- Occupation: Research scientist at Western Institute (IZ)
- Known for: Forensic investigation into Massacres in Piaśnica

= Barbara Bojarska =

Polish historian, author and long-term research scientist

Barbara Bojarska is a Polish historian, prize-winning author, and former long-term research scientist at the Western Institute (Instytut Zachodni) in Poznań, where she received her doctorate for the work about Massacres in Piaśnica. Her books are devoted almost entirely to history of Pomerania with special focus on the World War II atrocities committed against ethnic Poles by Nazi Germany during Operation Tannenberg.
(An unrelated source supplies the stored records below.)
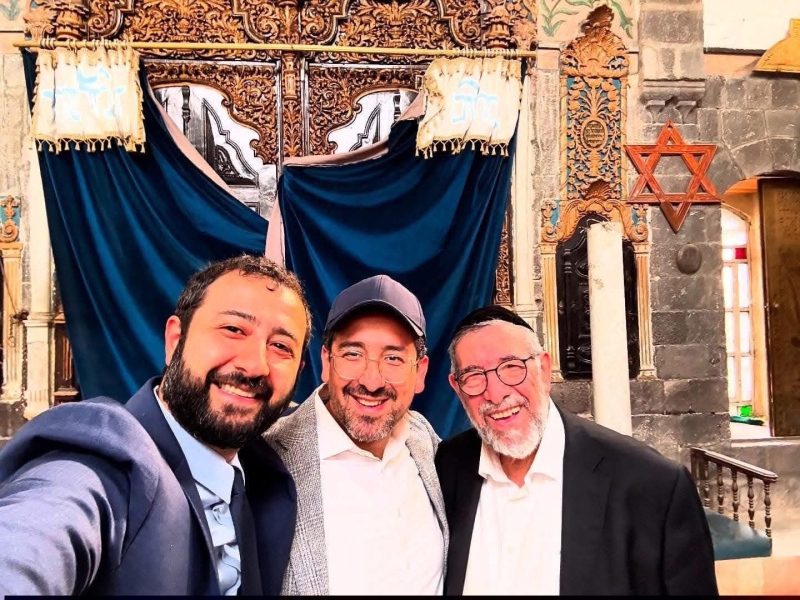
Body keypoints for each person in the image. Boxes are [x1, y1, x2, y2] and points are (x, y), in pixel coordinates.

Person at [0, 255, 312, 596]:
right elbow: (31, 539)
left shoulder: (268, 474)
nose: (255, 365)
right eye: (233, 330)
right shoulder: (104, 459)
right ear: (176, 339)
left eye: (281, 346)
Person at [436, 305, 719, 596]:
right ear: (457, 388)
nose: (496, 394)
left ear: (544, 370)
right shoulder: (446, 469)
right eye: (473, 376)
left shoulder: (653, 487)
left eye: (511, 367)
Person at [265, 274, 447, 595]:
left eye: (393, 358)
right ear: (326, 361)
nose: (372, 381)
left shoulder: (424, 440)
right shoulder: (266, 460)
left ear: (419, 372)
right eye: (352, 354)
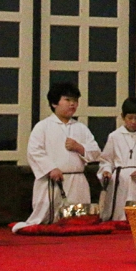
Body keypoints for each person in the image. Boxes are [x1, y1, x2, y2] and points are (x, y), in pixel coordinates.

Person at [12, 82, 101, 232]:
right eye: (67, 100)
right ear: (54, 103)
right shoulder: (43, 126)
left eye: (75, 101)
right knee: (47, 220)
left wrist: (79, 147)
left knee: (77, 222)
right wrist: (51, 168)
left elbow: (96, 152)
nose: (72, 104)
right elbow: (34, 151)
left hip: (77, 180)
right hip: (53, 179)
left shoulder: (81, 128)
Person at [98, 97, 136, 221]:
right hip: (119, 180)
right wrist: (106, 171)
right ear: (123, 116)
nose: (133, 122)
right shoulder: (114, 136)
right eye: (130, 118)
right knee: (118, 213)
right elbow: (106, 160)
Bojarska began her scientific career at the Institute, as the research aid to Professor Karol Pospieszalski in 1958-1966, director of the Research Department of History of Nazi Occupation of Poland (Zakład Badania Dziejów Okupacji Hitlerowskiej w Polsce). She was traveling between Potsdam and Magdeburg, collecting data about the fate of Poles during the genocidal Intelligenzaktion Pommern. Since then, she wrote numerous publications on the subject widely cited by Polish as well as German historians. Her first ground-breaking research into the Massacres in Piaśnica was published in 1964 when still little was known about it. Her subsequent Piaśnica monograph was released by Zakład Ossolineum in Wrocław in 1978 and since reprinted several times.

==Selected publications==
- Barbara Bojarska (1963), Zbrodnie Selbstschutzu w Łobżenicy, Przegląd Zachodni, pp. 5–6.
- Barbara Bojarska (1965), Obozy zniszczenia na terenie powiatu sępoleńskiego w pierwszych miesiącach okupacji hitlerowskiej, Przegląd Zachodni, p. 123.
- Barbara Bojarska (1965), Obóz w Żabikowie pod Poznaniem, Przegląd Zachodni] XXI/2, pp. 297-306.
- Barbara Bojarska (1965), Eksterminacja ludności polskiej w powiecie Chełmno nad Wisłą w 1939 roku, Przegląd Zachodni XXI/3, pp. 128-142.
- Barbara Bojarska (1966), Zbrodnie niemieckie na terenie powiatu Świecie nad Wisłą (1939 r.), Przegląd Zachodni XXII/1-2, pp. 1–2.
- Barbara Bojarska (1966), Pacyfikacja wsi Wanaty w lutym 1944 roku, Przegląd Zachodni XXII/5-6, p. 5.
- Barbara Bojarska( 1972), Eksterminacja inteligencji polskiej na Pomorzu Gdańskim (wrzesień- grudzień 1939), Poznań: Instytut Zachodni.
- Barbara Bojarska (2001), Piaśnica - miejsce martyrologii i pamięci: z badań nad zbrodniami hitlerowskimi na Pomorzu, Wejherowo, ISBN 83-914705-0-4.
- Barbara Bojarska (2009), Piaśnica. Miejsce martyrologii i pamięci. Z badań nad zbrodniami hitlerowskimi na Pomorzu, Gdańsk: Wydawnictwo BiT (4th expanded edition).